- **Source material**:

::::::::

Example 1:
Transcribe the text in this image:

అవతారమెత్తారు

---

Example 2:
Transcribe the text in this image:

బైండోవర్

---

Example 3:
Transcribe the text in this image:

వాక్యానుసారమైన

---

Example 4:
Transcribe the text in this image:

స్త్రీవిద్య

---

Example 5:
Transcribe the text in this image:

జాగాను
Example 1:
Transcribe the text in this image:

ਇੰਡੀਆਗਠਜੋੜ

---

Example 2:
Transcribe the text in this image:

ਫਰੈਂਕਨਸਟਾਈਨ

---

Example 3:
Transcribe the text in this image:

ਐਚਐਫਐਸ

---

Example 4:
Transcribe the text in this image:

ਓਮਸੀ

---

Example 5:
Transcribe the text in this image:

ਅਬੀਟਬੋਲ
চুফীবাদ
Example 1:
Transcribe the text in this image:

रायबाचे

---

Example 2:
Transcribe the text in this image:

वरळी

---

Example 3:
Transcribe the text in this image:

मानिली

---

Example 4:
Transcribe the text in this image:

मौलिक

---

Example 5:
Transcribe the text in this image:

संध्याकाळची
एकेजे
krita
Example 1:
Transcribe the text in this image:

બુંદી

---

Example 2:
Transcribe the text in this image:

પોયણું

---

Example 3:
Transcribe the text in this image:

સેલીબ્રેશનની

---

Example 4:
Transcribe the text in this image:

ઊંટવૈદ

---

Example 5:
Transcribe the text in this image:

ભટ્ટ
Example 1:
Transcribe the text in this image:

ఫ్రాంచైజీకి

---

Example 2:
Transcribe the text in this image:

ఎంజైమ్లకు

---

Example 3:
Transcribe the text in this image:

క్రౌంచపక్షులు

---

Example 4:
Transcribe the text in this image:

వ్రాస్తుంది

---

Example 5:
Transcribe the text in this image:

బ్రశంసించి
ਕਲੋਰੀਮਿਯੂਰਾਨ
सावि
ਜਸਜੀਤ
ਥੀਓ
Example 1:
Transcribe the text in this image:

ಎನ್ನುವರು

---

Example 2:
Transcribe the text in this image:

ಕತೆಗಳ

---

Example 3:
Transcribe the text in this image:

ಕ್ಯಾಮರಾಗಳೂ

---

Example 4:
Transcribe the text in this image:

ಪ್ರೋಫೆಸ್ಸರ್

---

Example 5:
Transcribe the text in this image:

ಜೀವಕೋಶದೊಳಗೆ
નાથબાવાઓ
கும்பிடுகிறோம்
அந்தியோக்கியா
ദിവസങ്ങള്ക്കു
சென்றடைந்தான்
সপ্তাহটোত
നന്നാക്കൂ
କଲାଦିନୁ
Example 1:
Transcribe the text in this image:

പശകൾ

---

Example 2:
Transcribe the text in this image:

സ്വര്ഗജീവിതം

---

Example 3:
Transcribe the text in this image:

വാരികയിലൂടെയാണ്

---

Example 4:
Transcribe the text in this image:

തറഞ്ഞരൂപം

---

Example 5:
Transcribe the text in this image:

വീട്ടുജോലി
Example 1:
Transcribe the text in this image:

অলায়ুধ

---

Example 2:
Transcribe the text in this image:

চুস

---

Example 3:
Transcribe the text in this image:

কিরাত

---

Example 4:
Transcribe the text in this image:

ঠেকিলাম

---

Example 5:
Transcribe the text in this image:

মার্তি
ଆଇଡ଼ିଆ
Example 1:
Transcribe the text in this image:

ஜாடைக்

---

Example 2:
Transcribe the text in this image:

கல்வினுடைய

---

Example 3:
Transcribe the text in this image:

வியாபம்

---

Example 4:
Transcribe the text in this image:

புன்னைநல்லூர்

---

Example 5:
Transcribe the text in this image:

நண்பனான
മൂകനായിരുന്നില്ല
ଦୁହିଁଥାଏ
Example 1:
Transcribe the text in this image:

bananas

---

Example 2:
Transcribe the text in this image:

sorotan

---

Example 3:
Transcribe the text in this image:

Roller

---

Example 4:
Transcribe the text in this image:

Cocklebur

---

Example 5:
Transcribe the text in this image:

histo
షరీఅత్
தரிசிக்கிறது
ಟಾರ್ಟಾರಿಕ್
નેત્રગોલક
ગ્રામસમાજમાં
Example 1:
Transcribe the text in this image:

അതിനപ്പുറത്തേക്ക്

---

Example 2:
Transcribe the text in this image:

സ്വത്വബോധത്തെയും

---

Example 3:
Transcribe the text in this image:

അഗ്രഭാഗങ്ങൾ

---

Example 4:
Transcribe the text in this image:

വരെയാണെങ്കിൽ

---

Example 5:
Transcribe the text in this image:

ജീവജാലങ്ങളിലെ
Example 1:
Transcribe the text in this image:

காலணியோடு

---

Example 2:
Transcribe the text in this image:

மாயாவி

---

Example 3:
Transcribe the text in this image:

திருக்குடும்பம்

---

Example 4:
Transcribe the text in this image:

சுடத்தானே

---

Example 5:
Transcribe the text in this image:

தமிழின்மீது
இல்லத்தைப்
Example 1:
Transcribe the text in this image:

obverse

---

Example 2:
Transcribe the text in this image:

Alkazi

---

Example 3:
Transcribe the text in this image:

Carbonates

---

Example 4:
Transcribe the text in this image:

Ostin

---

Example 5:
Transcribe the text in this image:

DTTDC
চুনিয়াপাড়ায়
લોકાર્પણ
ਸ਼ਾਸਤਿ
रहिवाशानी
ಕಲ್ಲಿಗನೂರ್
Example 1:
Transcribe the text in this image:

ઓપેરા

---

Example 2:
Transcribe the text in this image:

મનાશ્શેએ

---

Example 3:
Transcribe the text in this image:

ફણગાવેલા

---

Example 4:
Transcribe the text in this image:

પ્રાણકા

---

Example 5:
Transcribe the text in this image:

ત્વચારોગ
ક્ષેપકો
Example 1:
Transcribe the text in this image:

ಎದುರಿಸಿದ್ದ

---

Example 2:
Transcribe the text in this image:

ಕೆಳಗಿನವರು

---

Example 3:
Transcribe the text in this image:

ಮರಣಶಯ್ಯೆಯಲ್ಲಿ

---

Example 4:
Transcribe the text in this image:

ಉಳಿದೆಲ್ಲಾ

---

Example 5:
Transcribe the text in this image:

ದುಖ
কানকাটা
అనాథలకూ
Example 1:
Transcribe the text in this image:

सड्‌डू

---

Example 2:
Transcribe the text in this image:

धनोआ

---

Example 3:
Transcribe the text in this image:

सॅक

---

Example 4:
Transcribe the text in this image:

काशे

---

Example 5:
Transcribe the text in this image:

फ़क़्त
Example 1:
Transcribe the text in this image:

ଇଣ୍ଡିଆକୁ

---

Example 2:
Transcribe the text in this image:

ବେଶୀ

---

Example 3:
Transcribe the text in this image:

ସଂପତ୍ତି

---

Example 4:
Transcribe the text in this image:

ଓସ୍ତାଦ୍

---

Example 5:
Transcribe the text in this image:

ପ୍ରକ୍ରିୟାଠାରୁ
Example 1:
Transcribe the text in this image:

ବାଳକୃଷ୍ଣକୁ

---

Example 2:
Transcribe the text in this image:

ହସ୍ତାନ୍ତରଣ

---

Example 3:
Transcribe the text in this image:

::::::::

- **Work to be completed**:
Every entry above must be returned word for word.

- **Answer to the exercise**:
Example 1:
Transcribe the text in this image:

అవతారమెత్తారు

---

Example 2:
Transcribe the text in this image:

బైండోవర్

---

Example 3:
Transcribe the text in this image:

వాక్యానుసారమైన

---

Example 4:
Transcribe the text in this image:

స్త్రీవిద్య

---

Example 5:
Transcribe the text in this image:

జాగాను
Example 1:
Transcribe the text in this image:

ਇੰਡੀਆਗਠਜੋੜ

---

Example 2:
Transcribe the text in this image:

ਫਰੈਂਕਨਸਟਾਈਨ

---

Example 3:
Transcribe the text in this image:

ਐਚਐਫਐਸ

---

Example 4:
Transcribe the text in this image:

ਓਮਸੀ

---

Example 5:
Transcribe the text in this image:

ਅਬੀਟਬੋਲ
চুফীবাদ
Example 1:
Transcribe the text in this image:

रायबाचे

---

Example 2:
Transcribe the text in this image:

वरळी

---

Example 3:
Transcribe the text in this image:

मानिली

---

Example 4:
Transcribe the text in this image:

मौलिक

---

Example 5:
Transcribe the text in this image:

संध्याकाळची
एकेजे
krita
Example 1:
Transcribe the text in this image:

બુંદી

---

Example 2:
Transcribe the text in this image:

પોયણું

---

Example 3:
Transcribe the text in this image:

સેલીબ્રેશનની

---

Example 4:
Transcribe the text in this image:

ઊંટવૈદ

---

Example 5:
Transcribe the text in this image:

ભટ્ટ
Example 1:
Transcribe the text in this image:

ఫ్రాంచైజీకి

---

Example 2:
Transcribe the text in this image:

ఎంజైమ్లకు

---

Example 3:
Transcribe the text in this image:

క్రౌంచపక్షులు

---

Example 4:
Transcribe the text in this image:

వ్రాస్తుంది

---

Example 5:
Transcribe the text in this image:

బ్రశంసించి
ਕਲੋਰੀਮਿਯੂਰਾਨ
सावि
ਜਸਜੀਤ
ਥੀਓ
Example 1:
Transcribe the text in this image:

ಎನ್ನುವರು

---

Example 2:
Transcribe the text in this image:

ಕತೆಗಳ

---

Example 3:
Transcribe the text in this image:

ಕ್ಯಾಮರಾಗಳೂ

---

Example 4:
Transcribe the text in this image:

ಪ್ರೋಫೆಸ್ಸರ್

---

Example 5:
Transcribe the text in this image:

ಜೀವಕೋಶದೊಳಗೆ
નાથબાવાઓ
கும்பிடுகிறோம்
அந்தியோக்கியா
ദിവസങ്ങള്ക്കു
சென்றடைந்தான்
সপ্তাহটোত
നന്നാക്കൂ
କଲାଦିନୁ
Example 1:
Transcribe the text in this image:

പശകൾ

---

Example 2:
Transcribe the text in this image:

സ്വര്ഗജീവിതം

---

Example 3:
Transcribe the text in this image:

വാരികയിലൂടെയാണ്

---

Example 4:
Transcribe the text in this image:

തറഞ്ഞരൂപം

---

Example 5:
Transcribe the text in this image:

വീട്ടുജോലി
Example 1:
Transcribe the text in this image:

অলায়ুধ

---

Example 2:
Transcribe the text in this image:

চুস

---

Example 3:
Transcribe the text in this image:

কিরাত

---

Example 4:
Transcribe the text in this image:

ঠেকিলাম

---

Example 5:
Transcribe the text in this image:

মার্তি
ଆଇଡ଼ିଆ
Example 1:
Transcribe the text in this image:

ஜாடைக்

---

Example 2:
Transcribe the text in this image:

கல்வினுடைய

---

Example 3:
Transcribe the text in this image:

வியாபம்

---

Example 4:
Transcribe the text in this image:

புன்னைநல்லூர்

---

Example 5:
Transcribe the text in this image:

நண்பனான
മൂകനായിരുന്നില്ല
ଦୁହିଁଥାଏ
Example 1:
Transcribe the text in this image:

bananas

---

Example 2:
Transcribe the text in this image:

sorotan

---

Example 3:
Transcribe the text in this image:

Roller

---

Example 4:
Transcribe the text in this image:

Cocklebur

---

Example 5:
Transcribe the text in this image:

histo
షరీఅత్
தரிசிக்கிறது
ಟಾರ್ಟಾರಿಕ್
નેત્રગોલક
ગ્રામસમાજમાં
Example 1:
Transcribe the text in this image:

അതിനപ്പുറത്തേക്ക്

---

Example 2:
Transcribe the text in this image:

സ്വത്വബോധത്തെയും

---

Example 3:
Transcribe the text in this image:

അഗ്രഭാഗങ്ങൾ

---

Example 4:
Transcribe the text in this image:

വരെയാണെങ്കിൽ

---

Example 5:
Transcribe the text in this image:

ജീവജാലങ്ങളിലെ
Example 1:
Transcribe the text in this image:

காலணியோடு

---

Example 2:
Transcribe the text in this image:

மாயாவி

---

Example 3:
Transcribe the text in this image:

திருக்குடும்பம்

---

Example 4:
Transcribe the text in this image:

சுடத்தானே

---

Example 5:
Transcribe the text in this image:

தமிழின்மீது
இல்லத்தைப்
Example 1:
Transcribe the text in this image:

obverse

---

Example 2:
Transcribe the text in this image:

Alkazi

---

Example 3:
Transcribe the text in this image:

Carbonates

---

Example 4:
Transcribe the text in this image:

Ostin

---

Example 5:
Transcribe the text in this image:

DTTDC
চুনিয়াপাড়ায়
લોકાર્પણ
ਸ਼ਾਸਤਿ
रहिवाशानी
ಕಲ್ಲಿಗನೂರ್
Example 1:
Transcribe the text in this image:

ઓપેરા

---

Example 2:
Transcribe the text in this image:

મનાશ્શેએ

---

Example 3:
Transcribe the text in this image:

ફણગાવેલા

---

Example 4:
Transcribe the text in this image:

પ્રાણકા

---

Example 5:
Transcribe the text in this image:

ત્વચારોગ
ક્ષેપકો
Example 1:
Transcribe the text in this image:

ಎದುರಿಸಿದ್ದ

---

Example 2:
Transcribe the text in this image:

ಕೆಳಗಿನವರು

---

Example 3:
Transcribe the text in this image:

ಮರಣಶಯ್ಯೆಯಲ್ಲಿ

---

Example 4:
Transcribe the text in this image:

ಉಳಿದೆಲ್ಲಾ

---

Example 5:
Transcribe the text in this image:

ದುಖ
কানকাটা
అనాథలకూ
Example 1:
Transcribe the text in this image:

सड्‌डू

---

Example 2:
Transcribe the text in this image:

धनोआ

---

Example 3:
Transcribe the text in this image:

सॅक

---

Example 4:
Transcribe the text in this image:

काशे

---

Example 5:
Transcribe the text in this image:

फ़क़्त
Example 1:
Transcribe the text in this image:

ଇଣ୍ଡିଆକୁ

---

Example 2:
Transcribe the text in this image:

ବେଶୀ

---

Example 3:
Transcribe the text in this image:

ସଂପତ୍ତି

---

Example 4:
Transcribe the text in this image:

ଓସ୍ତାଦ୍

---

Example 5:
Transcribe the text in this image:

ପ୍ରକ୍ରିୟାଠାରୁ
Example 1:
Transcribe the text in this image:

ବାଳକୃଷ୍ଣକୁ

---

Example 2:
Transcribe the text in this image:

ହସ୍ତାନ୍ତରଣ

---

Example 3:
Transcribe the text in this image:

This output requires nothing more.